Is Bigger Data Better for Machine Learning

I have seen the topic of data size as it relates to machine learning being discussed often. But they are mostly opinions, views and innuendos, not backed by any rational explanation. Comments like we need “we need meaningful data not big data” or “insightful data, not big data” abound which often leave me puzzled. How does Big Data preclude meaning or insight in the data. Being motivated to find concrete answers to the question of data size as it relates to learning, I decided to explore theories of Machine Learning to get to the heart of the issue. I found some interesting and insightful answers in Computational Learning Theory.

In this post I will summarize my findings. As part of this exercise, I have implemented a python script to estimate the minimum training set size required by a learner, based on PAC theory. The script takes as input the cardinality of the feature variables, the cardinality of the class variable, type of hypothesis space and relevant parameters for the hypothesis space type chosen.

Questions

The questions I had asked myself are following, before setting out for my journey into Computational Learning theory.

How does the training data size relate to error rate
How does the training data size relate to problem size or complexity
Given a problem, how do I find minimum training data size

These are questions almost everyone building machine learning model faces. In rest of this post, I will go over the details of the answers to these questions.

■ DATA
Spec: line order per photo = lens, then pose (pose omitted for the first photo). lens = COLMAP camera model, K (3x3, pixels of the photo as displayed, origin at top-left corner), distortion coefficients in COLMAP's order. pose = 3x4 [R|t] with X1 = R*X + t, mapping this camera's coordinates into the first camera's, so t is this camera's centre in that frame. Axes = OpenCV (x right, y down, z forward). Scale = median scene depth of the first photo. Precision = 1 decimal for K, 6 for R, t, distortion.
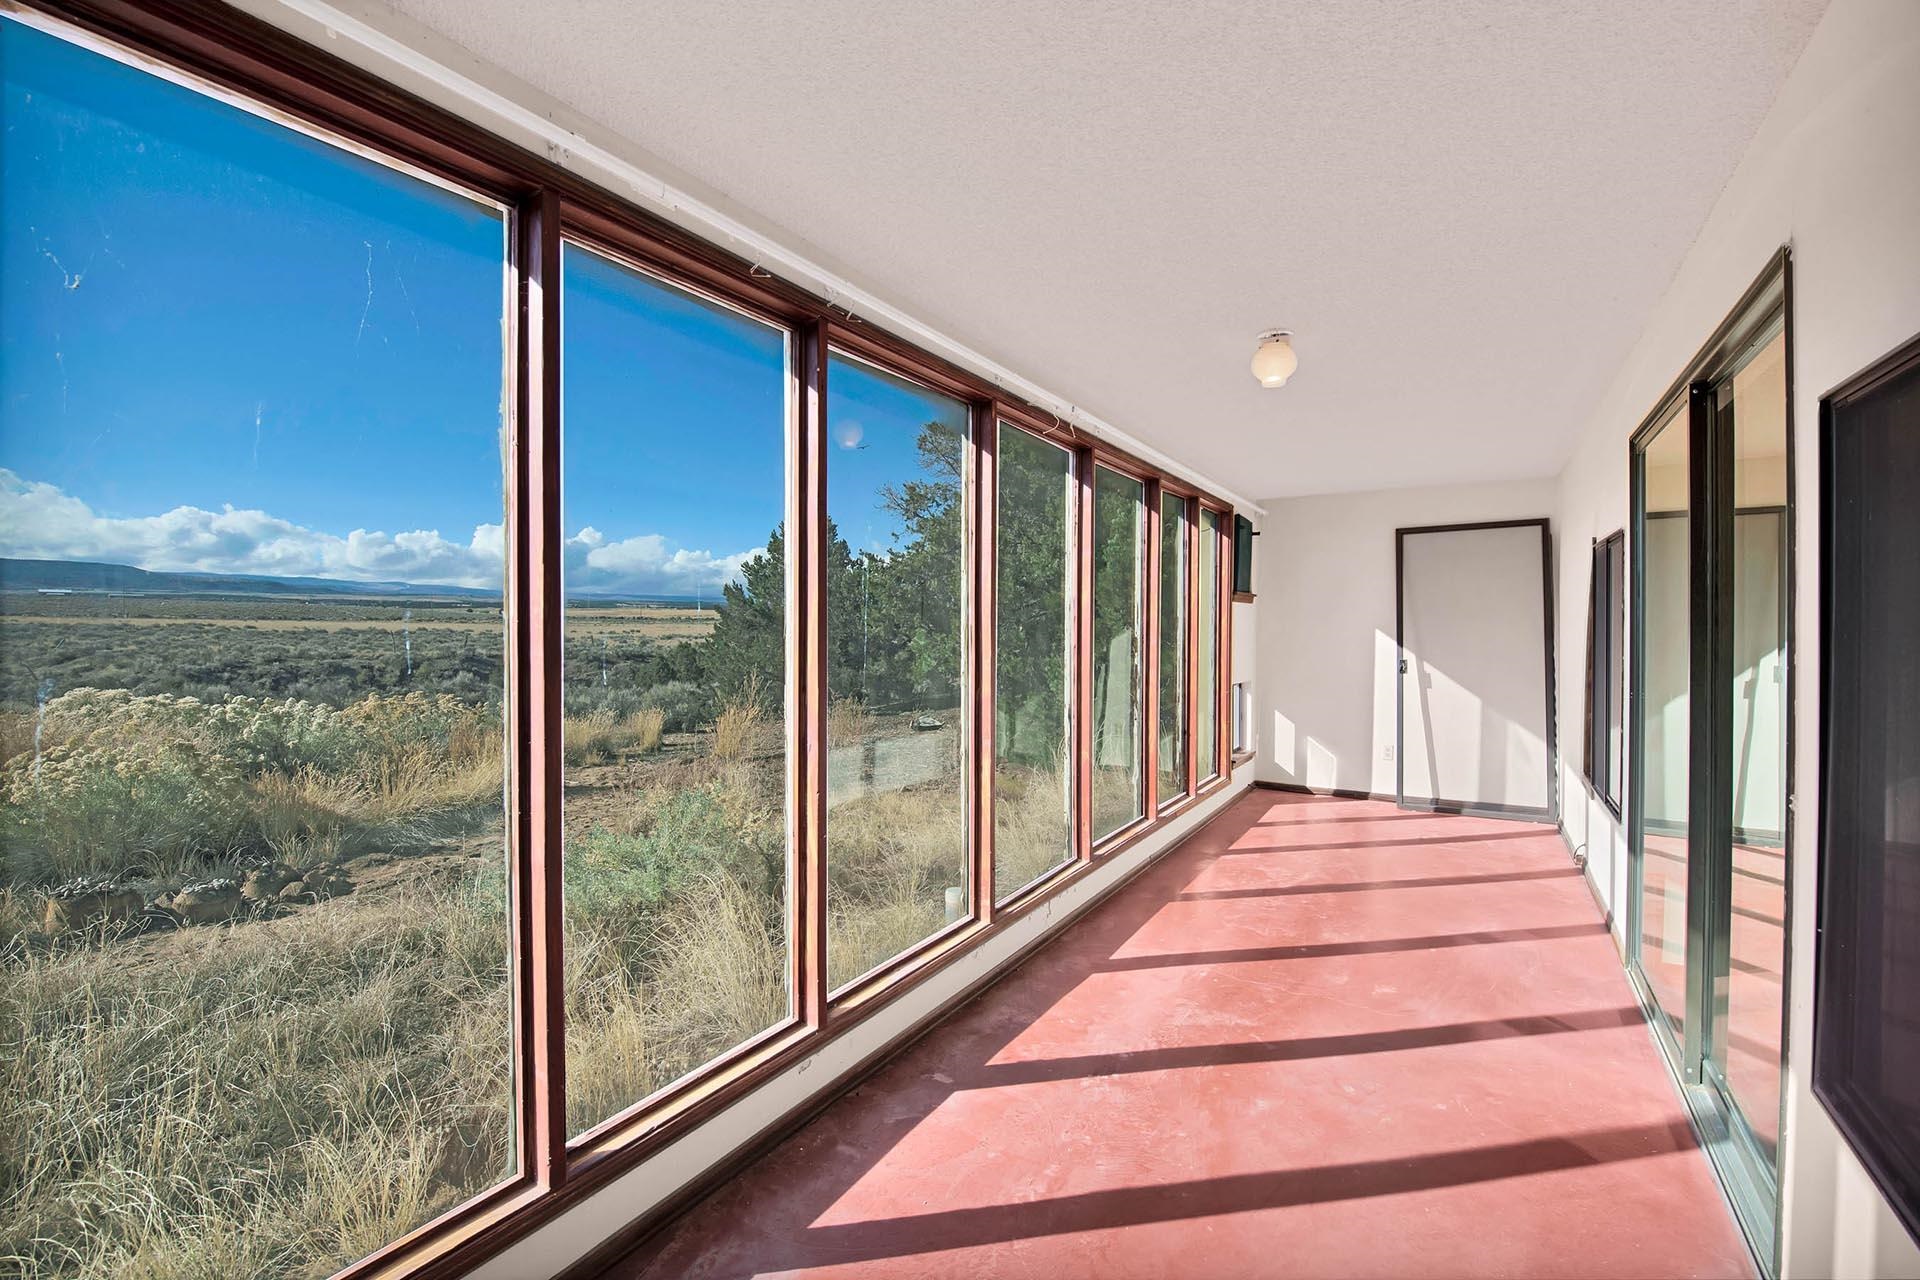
lens RADIAL K [[789.6, 0, 966.0], [0, 789.6, 628.0], [0, 0, 1]] dist [-0.013041, -0.000259]
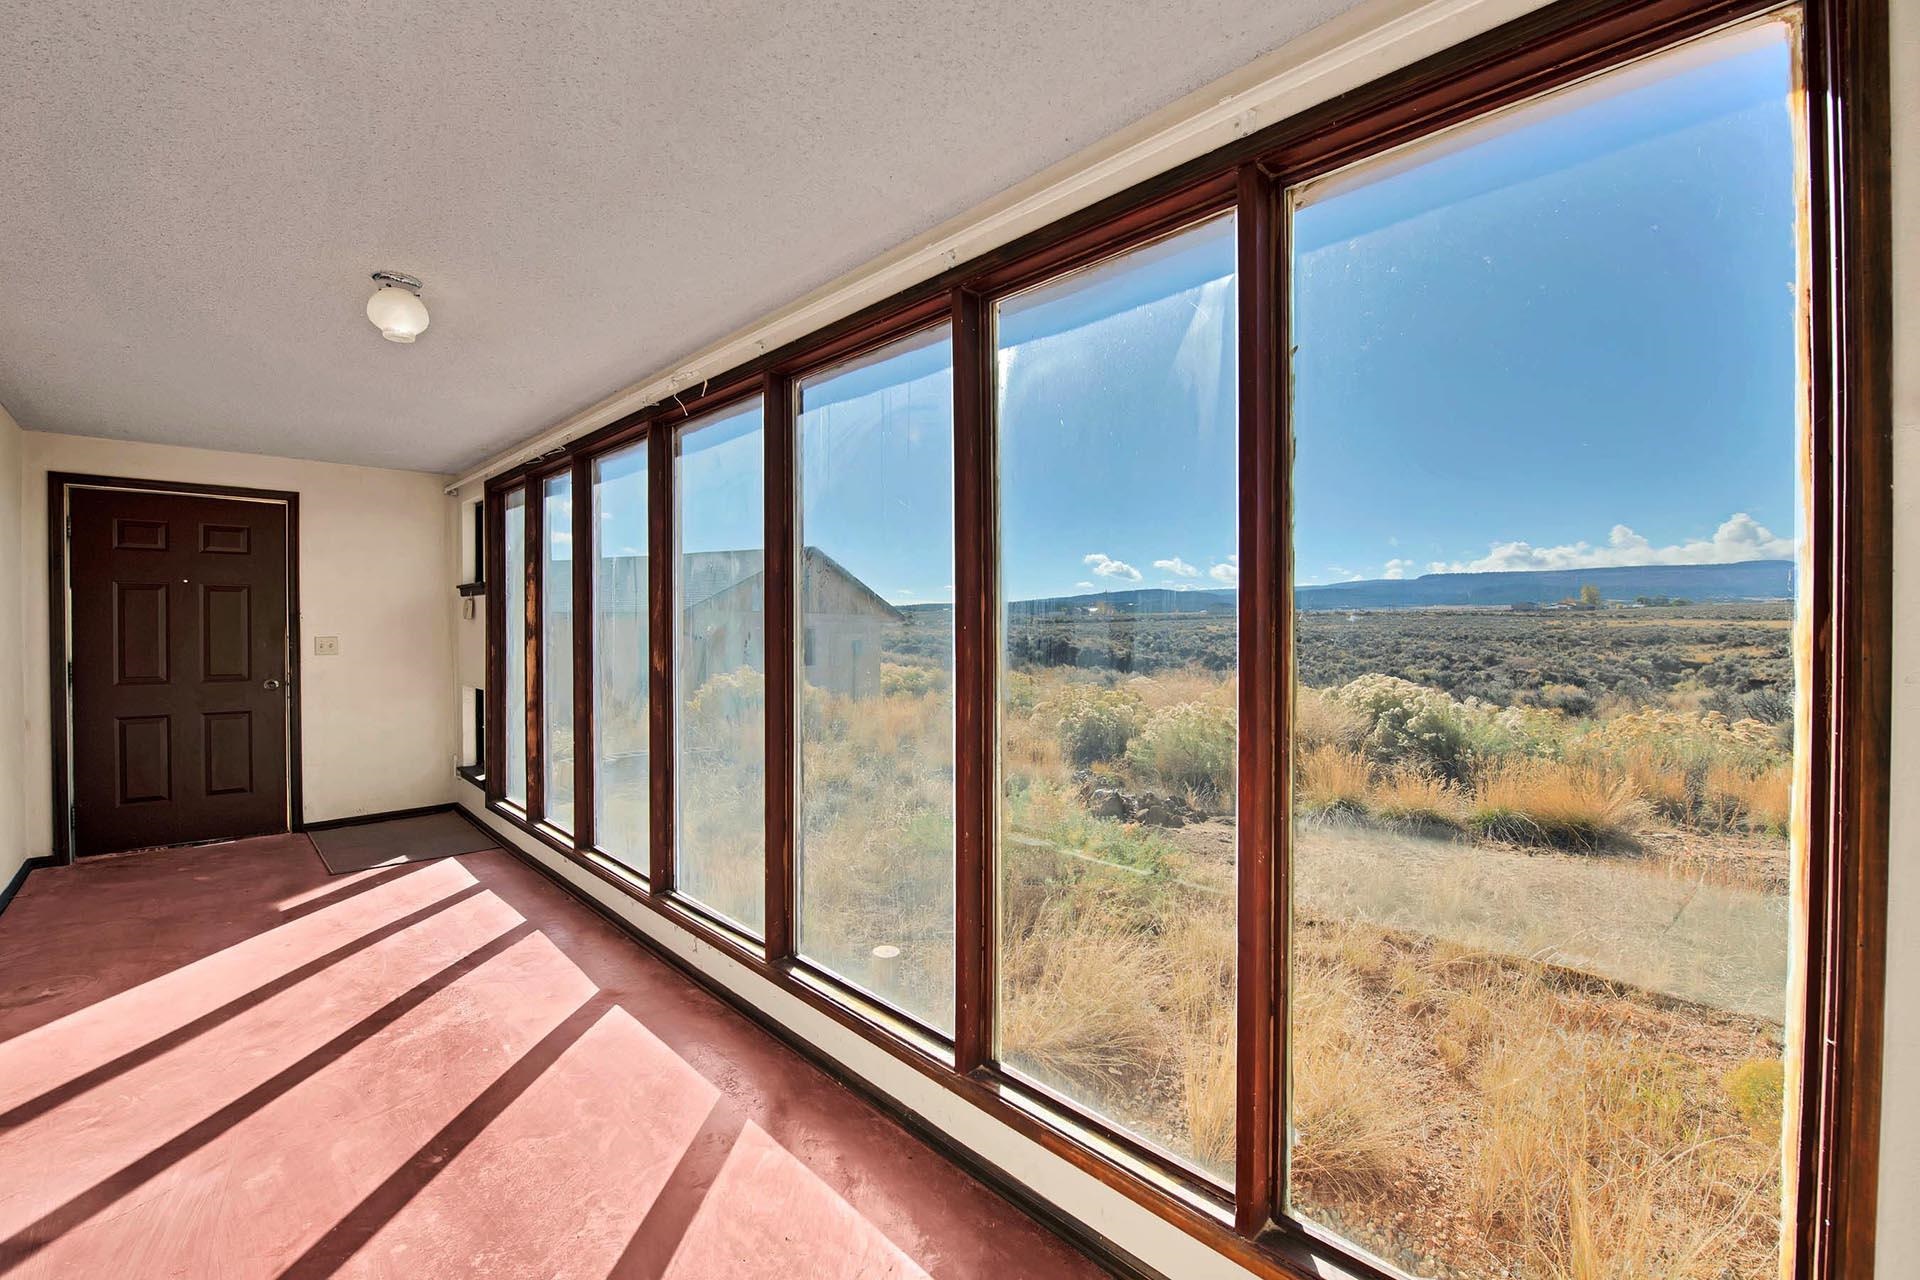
lens RADIAL K [[789.6, 0, 966.0], [0, 789.6, 628.0], [0, 0, 1]] dist [-0.013041, -0.000259]
pose [[-0.210825, 0.007422, -0.977496, 0.749369], [-0.003898, 0.999957, 0.008433, -0.006907], [0.977516, 0.005588, -0.210787, 1.228308]]
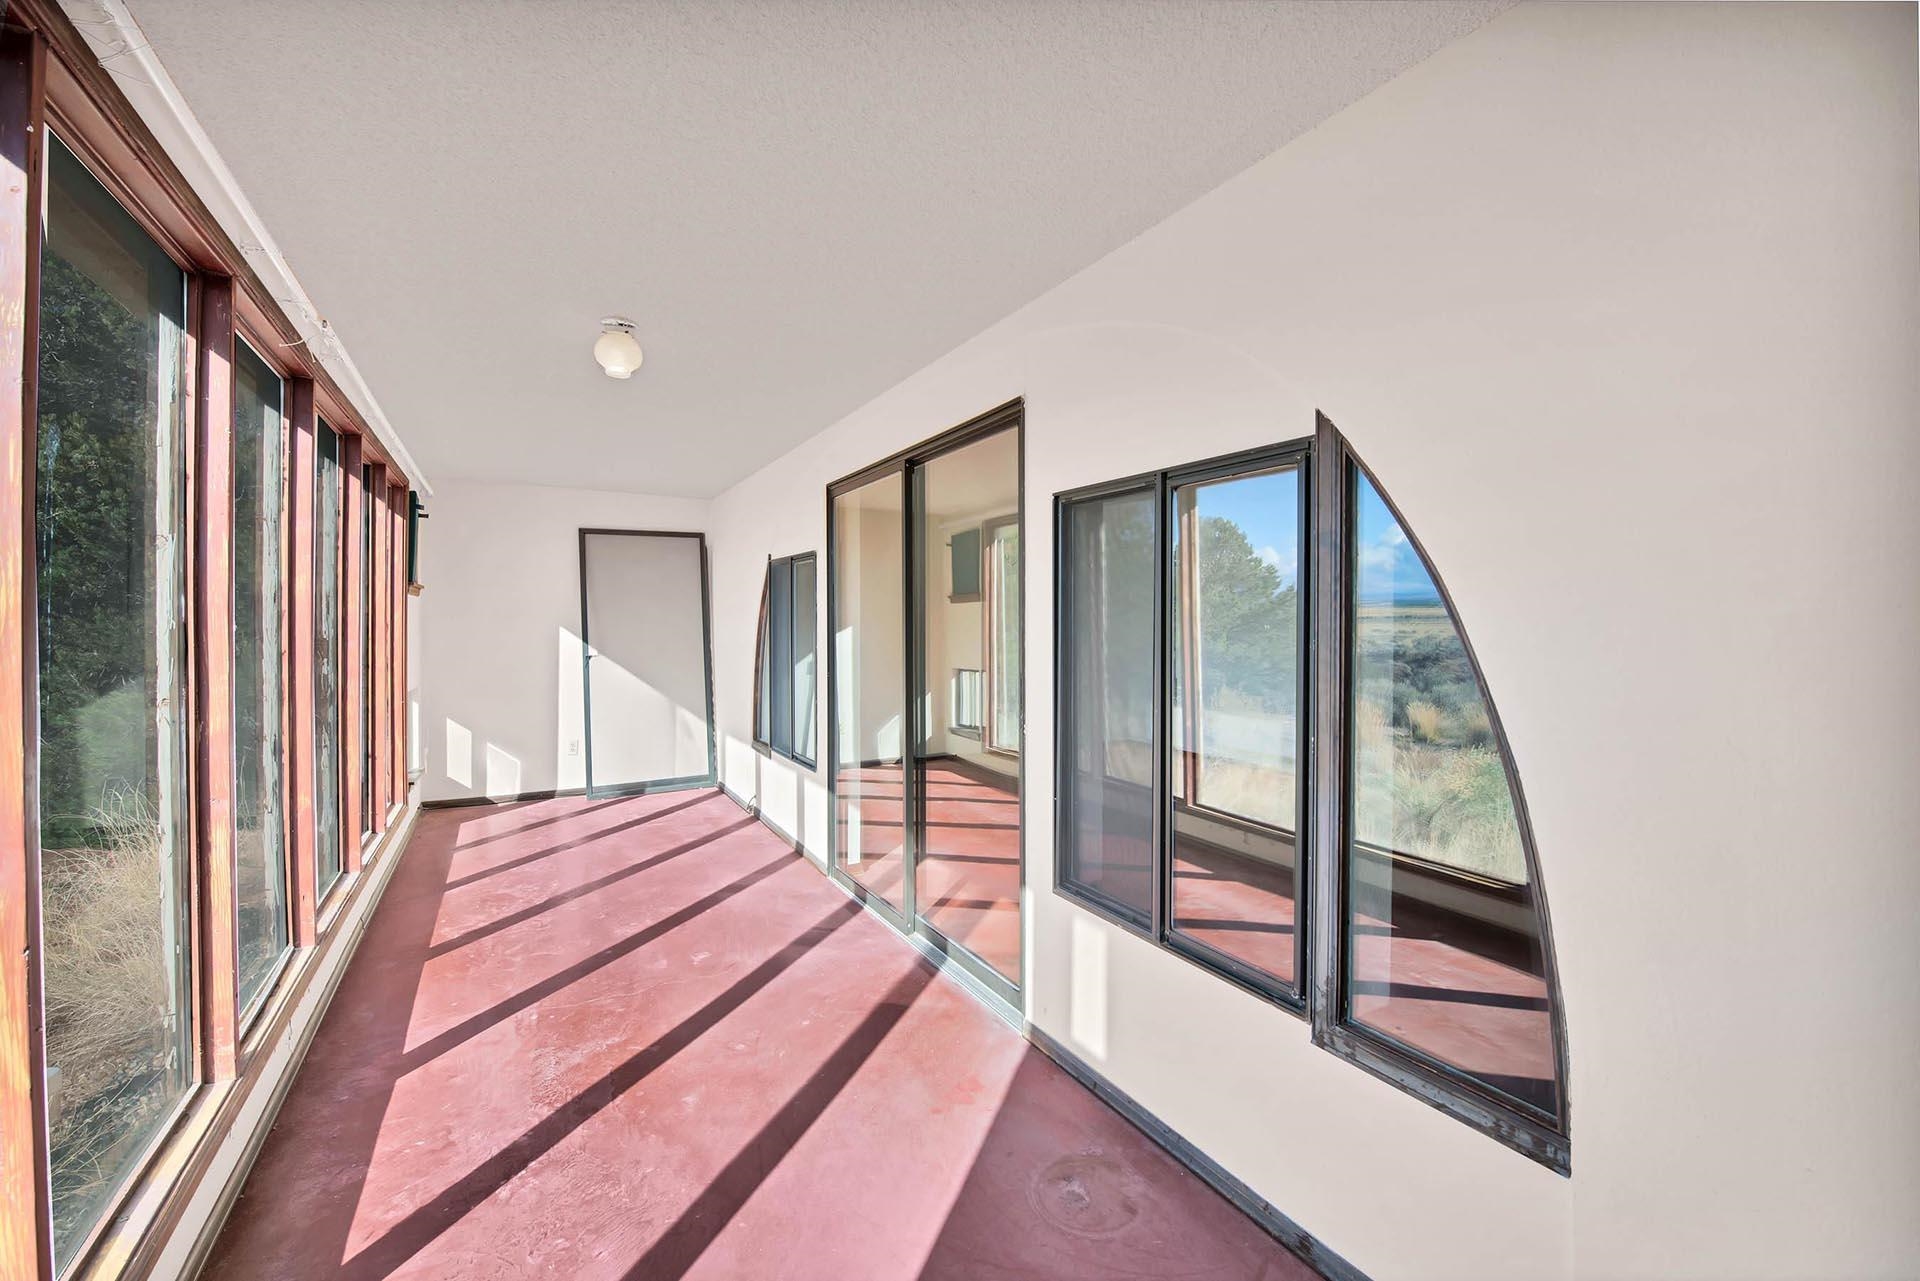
lens RADIAL K [[789.6, 0, 966.0], [0, 789.6, 628.5], [0, 0, 1]] dist [-0.013041, -0.000259]
pose [[0.459822, -0.005750, 0.887993, -0.190529], [0.000625, 0.999981, 0.006151, -0.001895], [-0.888011, -0.002273, 0.459816, 0.121987]]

■ TASK OBJECTIVE
Answer these questions about the post on data size in machine learning.
1. In which area of theory did the writer find answers about data size?
2. What does the writer's python script estimate?
3. What is the second question listed under "Questions"?

■ RESULT OF THIS EXERCISE
1. Computational Learning Theory.
2. The minimum training set size required by a learner, based on PAC theory.
3. How does the training data size relate to problem size or complexity?